En voici un extrait : « Vampiros » qui deviendra le symbole de la résistance anti-salazariste.

Ici, enregistré lors d’un concert dans la salle mythique du « Coliseu ».

Ayant été contraint de cesser son travail d’enseignant à cause de la censure, Zeca Afonso se consacre à plein temps, à sa vraie passion : la musique.

Il commence également à être connu dans le monde entier, et surtout partout, où il y a des compatriotes portugais.

Il se produit alors, en Suisse, en Allemagne et en Suède.

En même temps, il intègre un groupe de musiciens/chanteurs de fado avec Adriano Correia de Oliveira, José Niza, Jorge Godinho, Durval Moreirinhas et Esmeralda Amoedo.

En 1964, Zeca Afonso participe dans un groupe musical ouvrier à Grândola, dans l’Alentejo : une région fortement mobilisé contre le gouvernement de Salazar.

C’est là qu’il va trouver l’inspiration pour composer la musique qui deviendra l’hymne à la liberté lors de la Révolution des œillets : « Grândola Vila Morena ».

La même année, il repart s’installer avec sa famille, en Mozambique, à Lourenço Marques. Où il reprendra un poste d’enseignant.

Et c’est là qu’il va réellement débuter une carrière politique pour défendre ses idéaux d’indépendance. Il se manifeste ouvertement contre le colonialisme. Ce qui va lui valloir à nouveau des problèmes avec la police d’état, la PIDE.

Voici « Grândola Vila Morena » : la chanson qui a été choisie pour donner le signal de l’offensive, aux capitaines d’avril.

Un mois avant la révolution, le chanteur avait interprété « Grândola Vila Morena » aux côtés de Adriano Correia de Oliveira, Fernando Tordo et Manuel Freire sur la scène du « Coliseu ».

Et en 1983, trois ans avant sa mort et dans une phase déjà avancée de sa maladie, il remonte sur la même scène du « Coliseu » de Lisbonne, pour son dernier concert.

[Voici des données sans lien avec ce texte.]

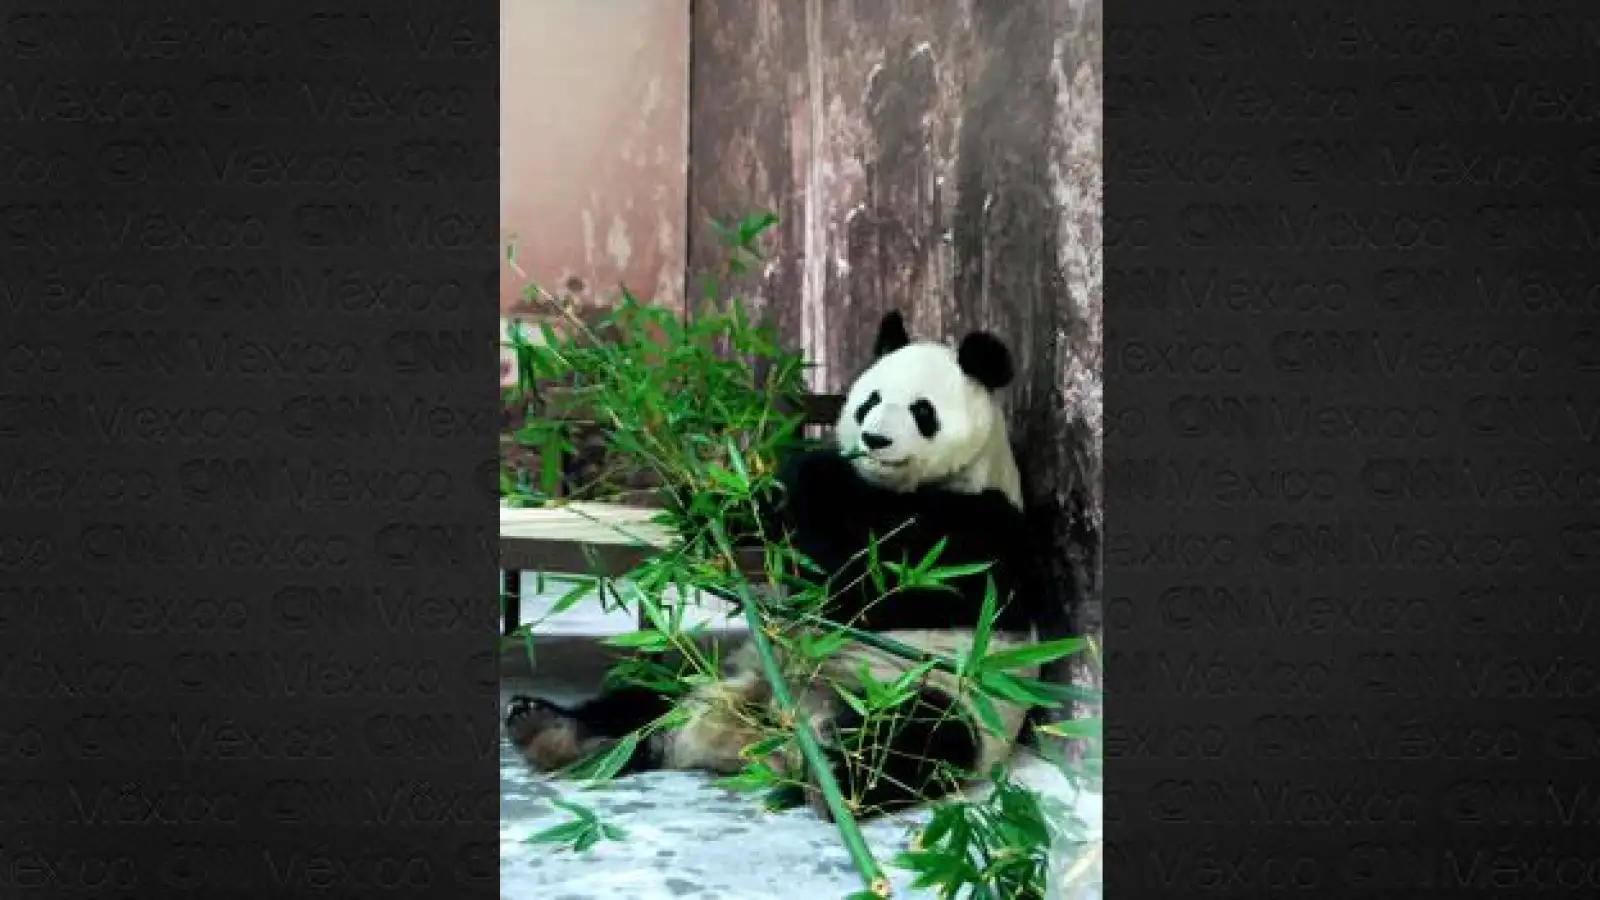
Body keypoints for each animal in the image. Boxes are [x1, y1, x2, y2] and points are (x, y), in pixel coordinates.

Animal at [505, 309, 1046, 820]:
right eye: (869, 401)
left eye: (922, 411)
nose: (873, 440)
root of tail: (771, 737)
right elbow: (759, 522)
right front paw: (707, 503)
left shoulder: (979, 529)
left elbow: (868, 579)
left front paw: (814, 472)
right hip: (720, 676)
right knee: (644, 703)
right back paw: (547, 728)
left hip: (926, 690)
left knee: (911, 738)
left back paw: (839, 784)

Les hommages se  multiplient alors, et il est, entre autres, décoré de « l’Ordre de la Liberté ».

Deux ans après, il  enregistre un dernier album : « Galinhas do mato », mais qu’il n’aura malheureusement pas le temps de terminer.

Voici un extrait de ce dernier album teinté de consonances africaines, qui l’ont tant inspirées pendant son séjour au Mozambique.

Depuis la mort de Zeca Afonso, de nombreux artistes, portugais et étrangers,  jeunes et moins jeunes continuent à explorer son répertoire musical.